Vice President of Research and Development at Codeplay Software
Michael Wong is the Vice President of R&D at Codeplay Software, and is Chair of the C++ Heterogeneous Programming language SYCL. Michael has extensive experience in parallel computing and high-performance computing.
Computer versus the Human Brain in Machine Learning
Inside a human brain, there are about10 billion neurons, each one of them can connect to 10,000 others, and from these connections come … everything. The human brain allows us to compose symphonies, create beautiful works of art, allows us to navigate our world, to probe the universe, and to invent technologies that can do amazing things. Now some of that technology is aimed at replicating the brain that created it: artificial intelligence. But has it even come close to what our brains can do? For ages, computers have done impressive stuff: they cracked codes, mastered chess, operate space crafts. But in the last few years, something has changed. Suddenly computers are doing things that seem much more human. Today, computers can see, understand speech, even write poetry. How is all this possible, and how far will it go? Can we actually build a machine that is as smart as us? One that can imagine, create, even learn on its own? How would a machine like that change society, more importantly how would it change us? And in this talk, we ask the question:
Can we build a brain? And if we could, should we?

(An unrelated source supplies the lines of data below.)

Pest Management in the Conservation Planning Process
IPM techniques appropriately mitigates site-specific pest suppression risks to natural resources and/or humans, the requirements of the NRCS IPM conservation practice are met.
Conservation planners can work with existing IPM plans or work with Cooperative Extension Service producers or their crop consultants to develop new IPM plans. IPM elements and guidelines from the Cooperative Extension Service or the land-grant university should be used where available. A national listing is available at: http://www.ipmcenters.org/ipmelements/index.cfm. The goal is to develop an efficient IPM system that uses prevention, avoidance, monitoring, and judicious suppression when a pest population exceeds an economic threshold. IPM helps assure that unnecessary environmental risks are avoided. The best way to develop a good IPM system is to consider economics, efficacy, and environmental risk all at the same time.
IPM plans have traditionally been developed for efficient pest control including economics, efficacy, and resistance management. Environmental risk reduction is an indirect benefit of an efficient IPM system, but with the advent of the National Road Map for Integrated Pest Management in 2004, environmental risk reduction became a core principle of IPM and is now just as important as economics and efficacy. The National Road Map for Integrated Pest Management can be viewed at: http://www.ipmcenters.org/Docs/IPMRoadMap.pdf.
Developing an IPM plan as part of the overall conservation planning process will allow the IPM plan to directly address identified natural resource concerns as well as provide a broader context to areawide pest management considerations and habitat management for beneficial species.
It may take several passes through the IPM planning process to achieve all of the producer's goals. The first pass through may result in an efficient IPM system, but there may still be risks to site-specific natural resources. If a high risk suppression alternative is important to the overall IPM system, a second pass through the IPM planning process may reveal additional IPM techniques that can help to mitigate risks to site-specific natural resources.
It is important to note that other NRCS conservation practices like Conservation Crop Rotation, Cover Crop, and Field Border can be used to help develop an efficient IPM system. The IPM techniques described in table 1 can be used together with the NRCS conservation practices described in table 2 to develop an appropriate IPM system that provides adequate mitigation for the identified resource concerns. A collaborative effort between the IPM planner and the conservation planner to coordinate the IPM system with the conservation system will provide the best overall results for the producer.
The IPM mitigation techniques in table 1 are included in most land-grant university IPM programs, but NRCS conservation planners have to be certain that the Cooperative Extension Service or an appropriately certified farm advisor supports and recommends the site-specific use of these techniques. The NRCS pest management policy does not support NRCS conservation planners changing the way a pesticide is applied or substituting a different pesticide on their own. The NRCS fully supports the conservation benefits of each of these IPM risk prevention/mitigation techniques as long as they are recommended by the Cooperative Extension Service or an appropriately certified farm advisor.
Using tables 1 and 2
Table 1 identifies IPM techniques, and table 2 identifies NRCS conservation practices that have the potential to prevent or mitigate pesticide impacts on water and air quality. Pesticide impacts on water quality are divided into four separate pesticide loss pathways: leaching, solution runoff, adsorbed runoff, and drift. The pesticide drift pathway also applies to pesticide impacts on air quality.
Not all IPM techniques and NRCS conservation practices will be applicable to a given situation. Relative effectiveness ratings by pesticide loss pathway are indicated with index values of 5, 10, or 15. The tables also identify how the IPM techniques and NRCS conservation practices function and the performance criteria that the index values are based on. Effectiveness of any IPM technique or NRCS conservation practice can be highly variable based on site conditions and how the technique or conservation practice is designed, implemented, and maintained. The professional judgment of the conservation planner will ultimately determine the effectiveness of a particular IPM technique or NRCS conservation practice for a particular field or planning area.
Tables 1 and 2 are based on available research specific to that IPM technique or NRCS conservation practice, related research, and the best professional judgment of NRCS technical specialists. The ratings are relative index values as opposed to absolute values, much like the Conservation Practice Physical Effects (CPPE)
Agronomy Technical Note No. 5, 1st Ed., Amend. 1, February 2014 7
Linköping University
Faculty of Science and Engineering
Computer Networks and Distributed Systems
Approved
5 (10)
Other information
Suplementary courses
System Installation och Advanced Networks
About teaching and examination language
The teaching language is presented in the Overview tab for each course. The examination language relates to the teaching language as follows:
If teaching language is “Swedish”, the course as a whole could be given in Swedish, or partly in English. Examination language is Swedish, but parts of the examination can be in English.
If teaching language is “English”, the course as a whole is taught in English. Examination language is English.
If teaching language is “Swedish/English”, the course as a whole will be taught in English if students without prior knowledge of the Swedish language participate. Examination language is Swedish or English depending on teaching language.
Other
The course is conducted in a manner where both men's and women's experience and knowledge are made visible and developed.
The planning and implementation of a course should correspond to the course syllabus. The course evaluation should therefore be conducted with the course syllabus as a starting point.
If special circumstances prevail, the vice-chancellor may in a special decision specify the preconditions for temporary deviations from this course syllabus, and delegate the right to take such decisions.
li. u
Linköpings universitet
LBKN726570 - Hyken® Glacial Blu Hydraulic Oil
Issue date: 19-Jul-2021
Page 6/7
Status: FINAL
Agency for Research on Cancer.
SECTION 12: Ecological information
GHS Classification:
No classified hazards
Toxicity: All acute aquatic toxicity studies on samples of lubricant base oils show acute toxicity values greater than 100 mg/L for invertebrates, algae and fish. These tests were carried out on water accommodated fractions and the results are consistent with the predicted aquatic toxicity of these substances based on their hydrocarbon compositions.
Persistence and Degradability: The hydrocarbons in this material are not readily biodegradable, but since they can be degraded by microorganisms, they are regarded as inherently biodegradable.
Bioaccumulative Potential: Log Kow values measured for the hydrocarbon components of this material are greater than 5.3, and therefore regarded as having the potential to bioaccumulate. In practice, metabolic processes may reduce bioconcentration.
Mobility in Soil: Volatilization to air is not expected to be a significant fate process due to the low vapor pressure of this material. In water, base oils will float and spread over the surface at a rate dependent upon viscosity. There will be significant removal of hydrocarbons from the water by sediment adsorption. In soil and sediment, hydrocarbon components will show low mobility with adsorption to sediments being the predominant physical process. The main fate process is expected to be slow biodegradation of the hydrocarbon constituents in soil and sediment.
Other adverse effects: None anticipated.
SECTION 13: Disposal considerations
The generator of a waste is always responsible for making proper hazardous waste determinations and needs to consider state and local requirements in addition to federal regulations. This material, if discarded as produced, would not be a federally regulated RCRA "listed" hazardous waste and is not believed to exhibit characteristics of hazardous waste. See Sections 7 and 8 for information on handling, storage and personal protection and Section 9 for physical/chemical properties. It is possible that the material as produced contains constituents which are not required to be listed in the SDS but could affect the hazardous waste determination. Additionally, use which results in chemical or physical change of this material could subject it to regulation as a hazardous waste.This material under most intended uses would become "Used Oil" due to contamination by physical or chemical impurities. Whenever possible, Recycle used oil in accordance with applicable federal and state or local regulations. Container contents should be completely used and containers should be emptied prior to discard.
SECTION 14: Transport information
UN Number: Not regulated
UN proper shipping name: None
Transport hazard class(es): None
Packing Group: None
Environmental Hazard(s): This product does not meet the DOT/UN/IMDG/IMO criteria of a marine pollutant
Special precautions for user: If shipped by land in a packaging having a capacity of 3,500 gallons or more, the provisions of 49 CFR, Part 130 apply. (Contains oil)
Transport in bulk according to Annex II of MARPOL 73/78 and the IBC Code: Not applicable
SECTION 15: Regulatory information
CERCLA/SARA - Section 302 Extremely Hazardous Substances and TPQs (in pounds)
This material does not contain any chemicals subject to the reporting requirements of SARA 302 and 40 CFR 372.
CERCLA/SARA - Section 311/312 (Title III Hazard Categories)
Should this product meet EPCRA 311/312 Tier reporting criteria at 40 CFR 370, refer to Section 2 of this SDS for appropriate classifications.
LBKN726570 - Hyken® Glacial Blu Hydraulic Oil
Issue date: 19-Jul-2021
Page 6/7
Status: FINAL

State-of-the art machine learning systems typically depend on energetically costly gradient-descent learning over a curated task-specific data set. Despite their successes, these methods are not well suited to building fully autonomous systems such as energy-efficient accelerators targeted by OpenCL. By contrast, the brain uses low-energy local learning rules to discover the causal structure of an environment, forming semantically rich representations without supervision, and therefore exhibiting the required combination of efficiency and flexibility. To investigate these properties, a paradigm shift to dynamic "spike-based" computation is required. Historically, investigating spiking neural models has been a task for specialists, with software that is tailored to specific scientific projects, or that trades flexibility against performance. Here, we present Neurosycl, a high-performance, portable spiking network simulator based on SYCL, with a modern and extensible C++ API. Our aim is to provide the necessary components for non-specialists to build a simulated brain, and to run the constructed models as close to real-time as possible.
Programming Models for Self Driving cars with SYCL and Heterogeneous C++
When writing software to deploy deep neural network inferencing, developers are faced with an overwhelming range of options, from a custom-coded implementation of a single model to using a deep learning framework like TensorFlow or Caffe. If you custom code your own implementation, how do you balance the competing needs of performance, portability and capability? If you use an off-the-shelf framework, how do you get good performance? Codeplay has been building and standardizing developer tools for GPUs and AI accelerators for over 15 years.
This talk will explore the approaches available for implementing deep neural networks in software, from the low-level details of how to map software to the highly parallel processors needed for AI all the way up to major AI frameworks. This will start with the LLVM compiler chain used to compile for most GPUs, through the OpenCL, HSA and SYCL programming standards (including how they compare with CUDA), all the way up to TensorFlow and Caffe and how they affect the key metrics like performance.
SYCL is a Heteroegeneous C++ language that provides the building blocks for building such C++ libraries, where the gap between the hardware agnostic C++ features and the C++ abstractions of the hardware features can be bridged. SYCL has also been released as a free to download Community Edition called ComputeCPP to help you build higher abstractions for neural network, and machine vision, all leading to the ability to program self-driving cars.
As Chair of C++ Standard’s SG14 where the gamers, financial traders, and embedded device programmers have been demanding a heterogeneous programming model, I have been studying programming models that can show us learning experience that enables a future ISO C++ to support heterogeneous devices. The number is actually numerous. My search has brought me through SYCL, HPX, Agency, HCC, OpenMP, OpenACC, OpenCL, C++ AMP, Halide, CUDA, Kokkos, Raja and many others. Yet as performance and power-efficiency become the holy grail of modern C++ applications, the hardware solutions that deliver them differ greatly in architecture decisions and designs. The combination of CPUs, GPUs, FPGAs and custom domain specific hardware is gaining a lot of momentum. In view of this, C++ programming techniques and features are changing as well. Modern C++ standards are enabling more and more parallelism and heterogeneity in the library and language features. This talk will compare many of the most popular model in terms of their memory model, data movement, and execution abstraction.